→ Task item
Transcribe the text lines of the listing below verbatim, from first to last, leaving out the pictures.

→ Source data
⟨
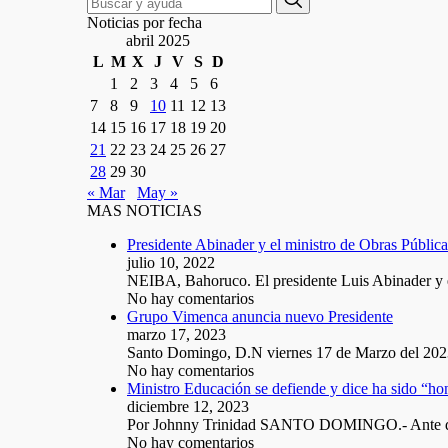
for:
Noticias por fecha
abril 2025
L
M
X
J
V
S
D
1
2
3
4
5
6
7
8
9
10
11
12
13
14
15
16
17
18
19
20
21
22
23
24
25
26
27
28
29
30
« Mar
May »
MAS NOTICIAS
Presidente Abinader y el ministro de Obras Públic
julio 10, 2022
NEIBA, Bahoruco. El presidente Luis Abinader y
No hay comentarios
Grupo Vimenca anuncia nuevo Presidente
marzo 17, 2023
Santo Domingo, D.N viernes 17 de Marzo del 20
No hay comentarios
Ministro Educación se defiende y dice ha sido “hon
diciembre 12, 2023
Por Johnny Trinidad SANTO DOMINGO.- Ante d
No hay comentarios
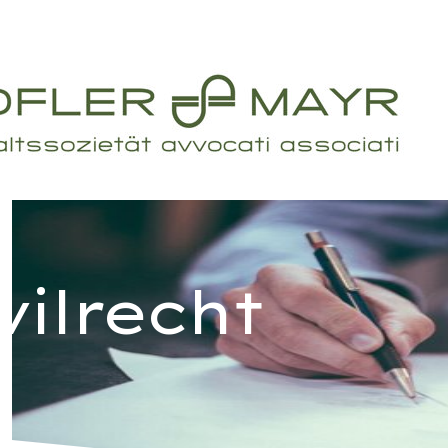
vilrecht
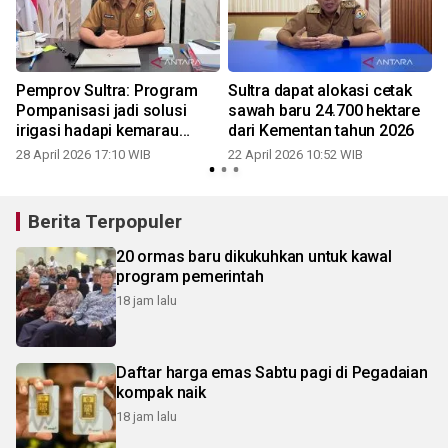
Pemprov Sultra: Program
Sultra dapat alokasi cetak
Pompanisasi jadi solusi
sawah baru 24.700 hektare
irigasi hadapi kemarau
dari Kementan tahun 2026
2
panjang
28 April 2026 17:10 WIB
22 April 2026 10:52 WIB
Berita Terpopuler
20 ormas baru dikukuhkan untuk kawal
program pemerintah
18 jam lalu
Daftar harga emas Sabtu pagi di Pegadaian
kompak naik
18 jam lalu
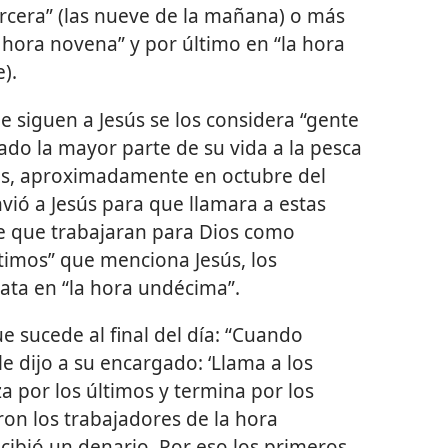
ercera” (las nueve de la mañana) o más
la hora novena” y por último en “la hora
).
e siguen a Jesús se los considera “gente
ado la mayor parte de su vida a la pesca
es, aproximadamente en octubre del
nvió a Jesús para que llamara a estas
de que trabajaran para Dios como
últimos” que menciona Jesús, los
rata en “la hora undécima”.
e sucede al final del día: “Cuando
le dijo a su encargado: ‘Llama a los
a por los últimos y termina por los
on los trabajadores de la hora
cibió un denario. Por eso los primeros,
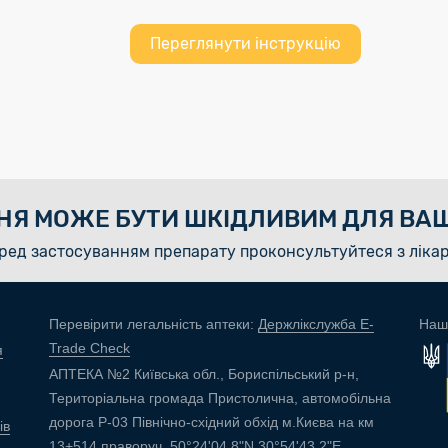
Переглянути інструкцію
НЯ МОЖЕ БУТИ ШКІДЛИВИМ ДЛЯ ВАШ
ред застосуванням препарату проконсультуйтеся з ліка
Перевірити легальність аптеки:
Держлікслужба E-
Наш
Trade Check
я
АПТЕКА №2 Київська обл., Бориспільський р-н,
Територіальна громада Пристолична, автомобільна
дорога Р-03 Північно-східний обхід м.Києва на км
ів
13+514 праворуч, 50°24'04.8"N 30°54'43.2"E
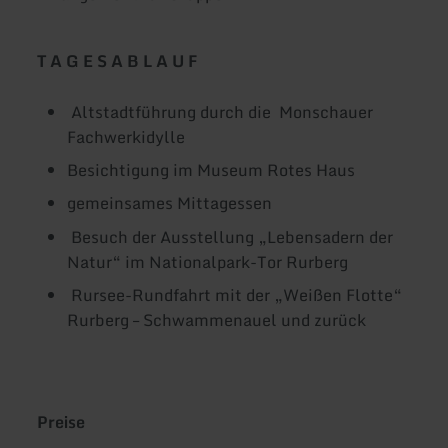
T A G E S A B L A U F
Altstadtführung durch die Monschauer
Fachwerkidylle
Besichtigung im Museum Rotes Haus
gemeinsames Mittagessen
Besuch der Ausstellung „Lebensadern der
Natur“ im Nationalpark-Tor Rurberg
Rursee-Rundfahrt mit der „Weißen Flotte“
Rurberg – Schwammenauel und zurück
Preise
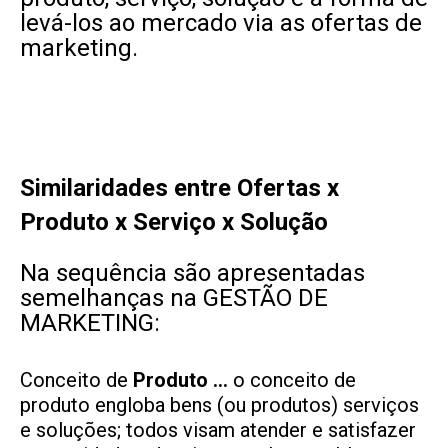
levá-los ao mercado via as ofertas de
marketing.
Similaridades entre Ofertas x
Produto x Serviço x Solução
Na sequência são apresentadas
semelhanças na GESTÃO DE
MARKETING:
Conceito de
Produto …
o conceito de
produto engloba bens (ou produtos) serviços
e soluções; todos visam atender e satisfazer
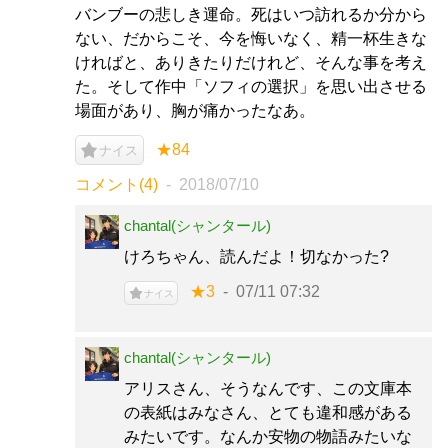
バンブーの悲しき運命。死はいつ訪れるか分から
ない、だからこそ、今を悔いなく、精一杯生きな
ければと、ありきたりだけれど、そんな事を考え
た。そして作中「ソフィの選択」を思い出させる
場面があり、胸が痛かったなあ。
★84
ナイス
コメント(4)
2018/07/10
chantal(シャンタール)
けろちゃん、読んだよ！切なかった?
★3
07/11 07:32
ナイス
chantal(シャンタール)
アリスさん、そうなんです、この文庫本
の表紙はみなさん、とても違和感がある
みたいです。なんか安物の物語みたいな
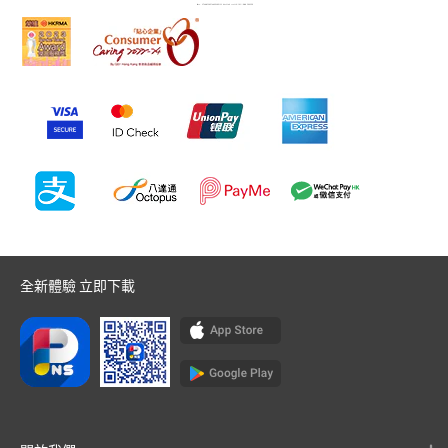
全新體驗 立即下載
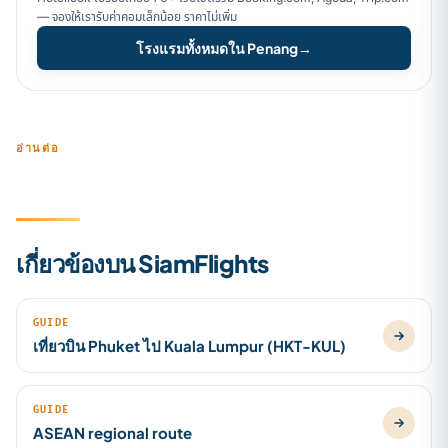
— จองให้เรารับค่าคอมเล็กน้อย ราคาไม่เพิ่ม
โรงแรมทั้งหมดใน Penang
→
อ่านต่อ
เกี่ยวข้องบน SiamFlights
GUIDE
เที่ยวบิน Phuket ไป Kuala Lumpur (HKT-KUL)
GUIDE
ASEAN regional route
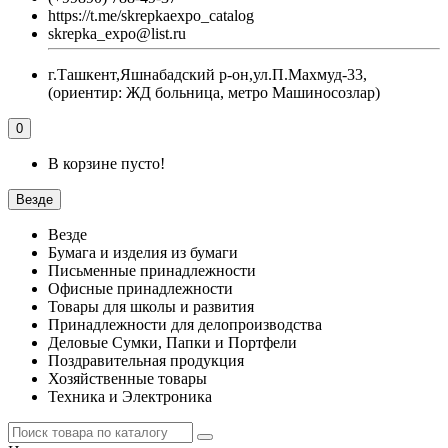
https://t.me/skrepkaexpo_catalog
skrepka_expo@list.ru
г.Ташкент,Яшнабадский р-он,ул.П.Махмуд-33,
(ориентир: ЖД больница, метро Машиносозлар)
0
В корзине пусто!
Везде
Везде
Бумага и изделия из бумаги
Письменные принадлежности
Офисные принадлежности
Товары для школы и развития
Принадлежности для делопроизводства
Деловые Сумки, Папки и Портфели
Поздравительная продукция
Хозяйственные товары
Техника и Электроника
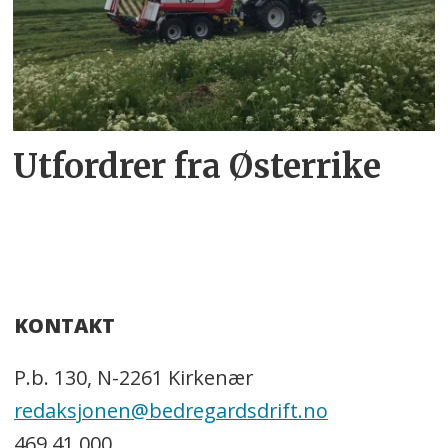
Utfordrer fra Østerrike
KONTAKT
P.b. 130, N-2261 Kirkenær
redaksjonen@bedregardsdrift.no
469 41 000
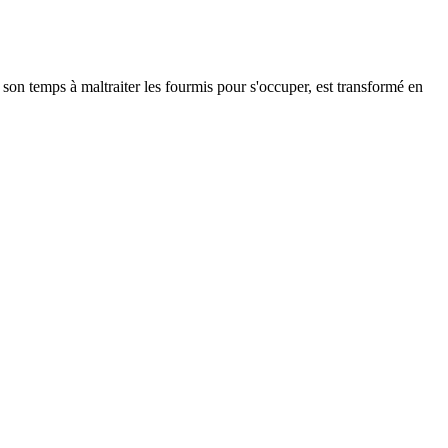
 son temps à maltraiter les fourmis pour s'occuper, est transformé en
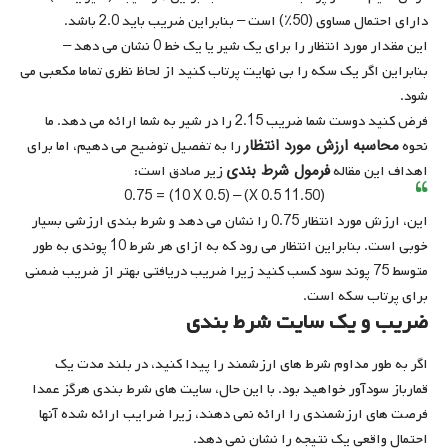
دارای احتمال مساوی (50٪) است – بنابراین ضریب باید 2.0 باشد.
این مقدار مورد انتظار را برای یک شیر یا یک خط 0 نشان می دهد –
بنابراین اگر یک سکه را بی نهایت پرتاب کنید از لحاظ نظری تماما مکعبی می
شود.
فرض کنید دوست شما ضریب 2.15 را در شیر به شما ارائه می دهد. ما
محاسبه ارزش مورد انتظار
نحوه
را به تفصیل توضیح می دهیم، اما برای
فرمول شرط بندی
اهداف این مقاله
زیر صادق است:
(11.50 X 0.5) – (10 X 0.5) = 0.75
این، ارزش مورد انتظار 0.75 را نشان می دهد و شرط بندی ارزشی بسیار
خوبی است. بنابراین انتظار می رود که به ازای هر شرط 10 پوندی به طور
متوسط 75 پوند سود کسب کنید زیرا ضریب دریافتی بهتر از ضریب ضمنی
برای پرتاب سکه است.
ضریب و یک سایت شرط بندی
اگر به طور مداوم شرط های ارزشمند را پیدا کنید، در بلند مدت یک
قمارباز سودآور خواهید بود. با این حال، سایت های شرط بندی هرگز عمدا
فرصت های ارزشمندی را ارائه نمی دهند، زیرا ضرایب ارائه شده آنها
احتمال واقعی یک نتیجه را نشان نمی دهد.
⟩
→ Answer below
for:
Noticias por fecha
abril 2025
L
M
X
J
V
S
D
1
2
3
4
5
6
7
8
9
10
11
12
13
14
15
16
17
18
19
20
21
22
23
24
25
26
27
28
29
30
« Mar
May »
MAS NOTICIAS
Presidente Abinader y el ministro de Obras Públic
julio 10, 2022
NEIBA, Bahoruco. El presidente Luis Abinader y
No hay comentarios
Grupo Vimenca anuncia nuevo Presidente
marzo 17, 2023
Santo Domingo, D.N viernes 17 de Marzo del 20
No hay comentarios
Ministro Educación se defiende y dice ha sido “hon
diciembre 12, 2023
Por Johnny Trinidad SANTO DOMINGO.- Ante d
No hay comentarios
vilrecht
Pemprov Sultra: Program
Sultra dapat alokasi cetak
Pompanisasi jadi solusi
sawah baru 24.700 hektare
irigasi hadapi kemarau
dari Kementan tahun 2026
2
panjang
28 April 2026 17:10 WIB
22 April 2026 10:52 WIB
Berita Terpopuler
20 ormas baru dikukuhkan untuk kawal
program pemerintah
18 jam lalu
Daftar harga emas Sabtu pagi di Pegadaian
kompak naik
18 jam lalu
ercera” (las nueve de la mañana) o más
la hora novena” y por último en “la hora
).
e siguen a Jesús se los considera “gente
ado la mayor parte de su vida a la pesca
es, aproximadamente en octubre del
nvió a Jesús para que llamara a estas
de que trabajaran para Dios como
últimos” que menciona Jesús, los
rata en “la hora undécima”.
e sucede al final del día: “Cuando
le dijo a su encargado: ‘Llama a los
a por los últimos y termina por los
on los trabajadores de la hora
cibió un denario. Por eso los primeros,
Переглянути інструкцію
НЯ МОЖЕ БУТИ ШКІДЛИВИМ ДЛЯ ВАШ
ред застосуванням препарату проконсультуйтеся з ліка
Перевірити легальність аптеки:
Держлікслужба E-
Наш
Trade Check
я
АПТЕКА №2 Київська обл., Бориспільський р-н,
Територіальна громада Пристолична, автомобільна
дорога Р-03 Північно-східний обхід м.Києва на км
ів
13+514 праворуч, 50°24'04.8"N 30°54'43.2"E
T A G E S A B L A U F
Altstadtführung durch die Monschauer
Fachwerkidylle
Besichtigung im Museum Rotes Haus
gemeinsames Mittagessen
Besuch der Ausstellung „Lebensadern der
Natur“ im Nationalpark-Tor Rurberg
Rursee-Rundfahrt mit der „Weißen Flotte“
Rurberg – Schwammenauel und zurück
Preise
levá-los ao mercado via as ofertas de
marketing.
Similaridades entre Ofertas x
Produto x Serviço x Solução
Na sequência são apresentadas
semelhanças na GESTÃO DE
MARKETING:
Conceito de
Produto …
o conceito de
produto engloba bens (ou produtos) serviços
e soluções; todos visam atender e satisfazer
バンブーの悲しき運命。死はいつ訪れるか分から
ない、だからこそ、今を悔いなく、精一杯生きな
ければと、ありきたりだけれど、そんな事を考え
た。そして作中「ソフィの選択」を思い出させる
場面があり、胸が痛かったなあ。
★84
ナイス
コメント(4)
2018/07/10
chantal(シャンタール)
けろちゃん、読んだよ！切なかった?
★3
07/11 07:32
ナイス
chantal(シャンタール)
アリスさん、そうなんです、この文庫本
の表紙はみなさん、とても違和感がある
みたいです。なんか安物の物語みたいな
全新體驗 立即下載
— จองให้เรารับค่าคอมเล็กน้อย ราคาไม่เพิ่ม
โรงแรมทั้งหมดใน Penang
→
อ่านต่อ
เกี่ยวข้องบน SiamFlights
GUIDE
เที่ยวบิน Phuket ไป Kuala Lumpur (HKT-KUL)
GUIDE
ASEAN regional route
https://t.me/skrepkaexpo_catalog
skrepka_expo@list.ru
г.Ташкент,Яшнабадский р-он,ул.П.Махмуд-33,
(ориентир: ЖД больница, метро Машиносозлар)
0
В корзине пусто!
Везде
Везде
Бумага и изделия из бумаги
Письменные принадлежности
Офисные принадлежности
Товары для школы и развития
Принадлежности для делопроизводства
Деловые Сумки, Папки и Портфели
Поздравительная продукция
Хозяйственные товары
Техника и Электроника
Utfordrer fra Østerrike
KONTAKT
P.b. 130, N-2261 Kirkenær
redaksjonen@bedregardsdrift.no
469 41 000
 son temps à maltraiter les fourmis pour s'occuper, est transformé en
دارای احتمال مساوی (50٪) است – بنابراین ضریب باید 2.0 باشد.
این مقدار مورد انتظار را برای یک شیر یا یک خط 0 نشان می دهد –
بنابراین اگر یک سکه را بی نهایت پرتاب کنید از لحاظ نظری تماما مکعبی می
شود.
فرض کنید دوست شما ضریب 2.15 را در شیر به شما ارائه می دهد. ما
محاسبه ارزش مورد انتظار
نحوه
را به تفصیل توضیح می دهیم، اما برای
فرمول شرط بندی
اهداف این مقاله
زیر صادق است:
(11.50 X 0.5) – (10 X 0.5) = 0.75
این، ارزش مورد انتظار 0.75 را نشان می دهد و شرط بندی ارزشی بسیار
خوبی است. بنابراین انتظار می رود که به ازای هر شرط 10 پوندی به طور
متوسط 75 پوند سود کسب کنید زیرا ضریب دریافتی بهتر از ضریب ضمنی
برای پرتاب سکه است.
ضریب و یک سایت شرط بندی
اگر به طور مداوم شرط های ارزشمند را پیدا کنید، در بلند مدت یک
قمارباز سودآور خواهید بود. با این حال، سایت های شرط بندی هرگز عمدا
فرصت های ارزشمندی را ارائه نمی دهند، زیرا ضرایب ارائه شده آنها
احتمال واقعی یک نتیجه را نشان نمی دهد.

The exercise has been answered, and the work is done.